Buck was one of the people who helped to inspire the character of Tom Booker in the Nicholas Evan’s novel, The Horse Whisperer, which eventually became a movie of the same name. As we see in this documentary, Robert Redford was a bit skeptical when he first met Buck (he thought he was dressed in a costume), but he soon came to realize that Brannaman is the “real deal.” Buck eventually became an advisor on The Horse Whisperer movie.

I was completely engaged in this movie, from beginning to end. I watched Buck handle the horses with ease, completely mesmerized with his affinity to show them respect and love and see their gentle responses to him. There is a short rodeo scene in which he and his daughter roped cattle, but other than that there was little violence shown on the screen. The stories about his father’s abuse and Buck’s attempt to help Kelly, a young stud, were the most heartbreaking for me to watch.
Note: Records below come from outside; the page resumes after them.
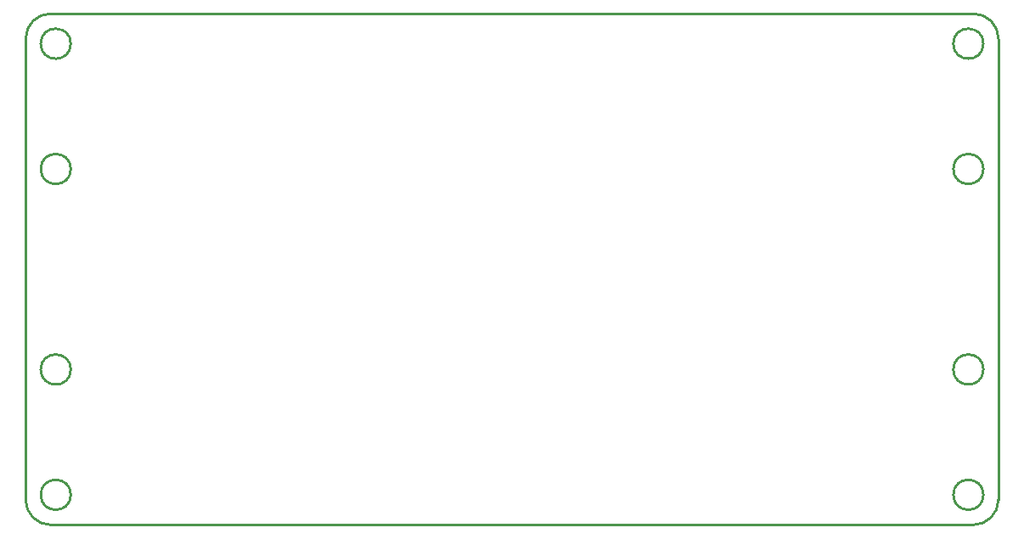
<source format=gbr>
%TF.GenerationSoftware,Altium Limited,Altium Designer,21.6.4 (81)*%
G04 Layer_Color=16711935*
%FSLAX43Y43*%
%MOMM*%
%TF.SameCoordinates,C39744A4-4465-455E-AB15-BAA165A4C254*%
%TF.FilePolarity,Positive*%
%TF.FileFunction,Keep-out,Top*%
%TF.Part,Single*%
G01*
G75*
%TA.AperFunction,NonConductor*%
%ADD26C,0.254*%
D26*
X95500Y48000D02*
G03*
X95500Y48000I-1500J0D01*
G01*
Y3000D02*
G03*
X95500Y3000I-1500J0D01*
G01*
X4500D02*
G03*
X4500Y3000I-1500J0D01*
G01*
Y48000D02*
G03*
X4500Y48000I-1500J0D01*
G01*
Y35500D02*
G03*
X4500Y35500I-1500J0D01*
G01*
Y15500D02*
G03*
X4500Y15500I-1500J0D01*
G01*
X95500D02*
G03*
X95500Y15500I-1500J0D01*
G01*
Y35500D02*
G03*
X95500Y35500I-1500J0D01*
G01*
X94500Y4D02*
G03*
X97000Y2504I0J2500D01*
G01*
X97000Y48500D02*
G03*
X94500Y51000I-2500J0D01*
G01*
X2500D02*
G03*
X0Y48500I0J-2500D01*
G01*
Y2500D02*
G03*
X2500Y0I2500J0D01*
G01*
X97000Y2504D02*
Y48500D01*
X2515Y-0D02*
X94500D01*
X2500Y51000D02*
X94500D01*
X-0Y48500D02*
X-0Y2500D01*
%TF.MD5,234719bb3a40a3976bc0d6013aa02999*%
M02*

</source>
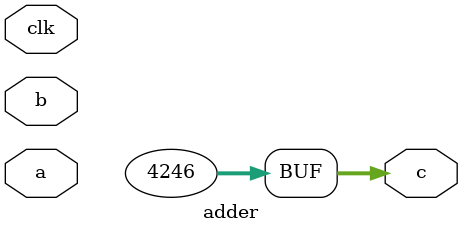
<source format=v>
`timescale 1ns / 1ps


module adder(
    input clk,
    input [15:0] a,
    input [15:0] b,
    output [31:0] c
    );
    
    
    reg [31:0] temp;
    
    always @(posedge clk) begin
        temp <= a+b;
    end
    
    assign c = 4246;
    
endmodule

</source>
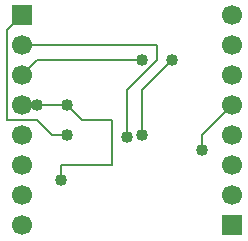
<source format=gbl>
G04 DipTrace 3.1.0.1*
G04 fr2311diptrace.gbl*
%MOIN*%
G04 #@! TF.FileFunction,Copper,L2,Bot*
G04 #@! TF.Part,Single*
G04 #@! TA.AperFunction,Conductor*
%ADD11C,0.006*%
G04 #@! TA.AperFunction,ComponentPad*
%ADD15R,0.066929X0.066929*%
%ADD16C,0.066929*%
G04 #@! TA.AperFunction,ViaPad*
%ADD18C,0.04*%
%FSLAX26Y26*%
G04*
G70*
G90*
G75*
G01*
G04 Bottom*
%LPD*%
X694000Y1044000D2*
D11*
X594000D1*
X675249Y794000D2*
Y844000D1*
X844000D1*
Y994000D1*
X744000D1*
X694000Y1044000D1*
Y944000D2*
X644000D1*
X594000Y994000D1*
X494000D1*
Y1294000D1*
X544000Y1344000D1*
X894000Y937749D2*
Y1094000D1*
X994000Y1194000D1*
Y1244000D1*
X544000D1*
X944000Y944000D2*
Y1094000D1*
X1044000Y1194000D1*
X944000D2*
X594000D1*
X544000Y1144000D1*
X1144000Y894000D2*
Y944000D1*
X1244000Y1044000D1*
D18*
X694000D3*
X594000D3*
X675249Y794000D3*
X694000Y1044000D3*
Y944000D3*
X894000Y937749D3*
X944000Y944000D3*
X1044000Y1194000D3*
X944000D3*
X1144000Y894000D3*
D15*
X544000Y1344000D3*
D16*
Y1244000D3*
Y1144000D3*
Y1044000D3*
Y944000D3*
Y844000D3*
Y744000D3*
Y644000D3*
D15*
X1244000D3*
D16*
Y744000D3*
Y844000D3*
Y944000D3*
Y1044000D3*
Y1144000D3*
Y1244000D3*
Y1344000D3*
M02*

</source>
While I would have loved for him to move past the cattle roping, I’m still encouraged that someone with so many obstacles to overcome has managed to create such a positive environment for horses (of course, I hope he can take it a step further someday and see the violence we perpetuate towards the cattle as well).

Buck won the Audience Award at the Sundance Film Festival in 2011. It’s an inspiring story about overcoming one’s past and making the present a compassionate place for all horsekind.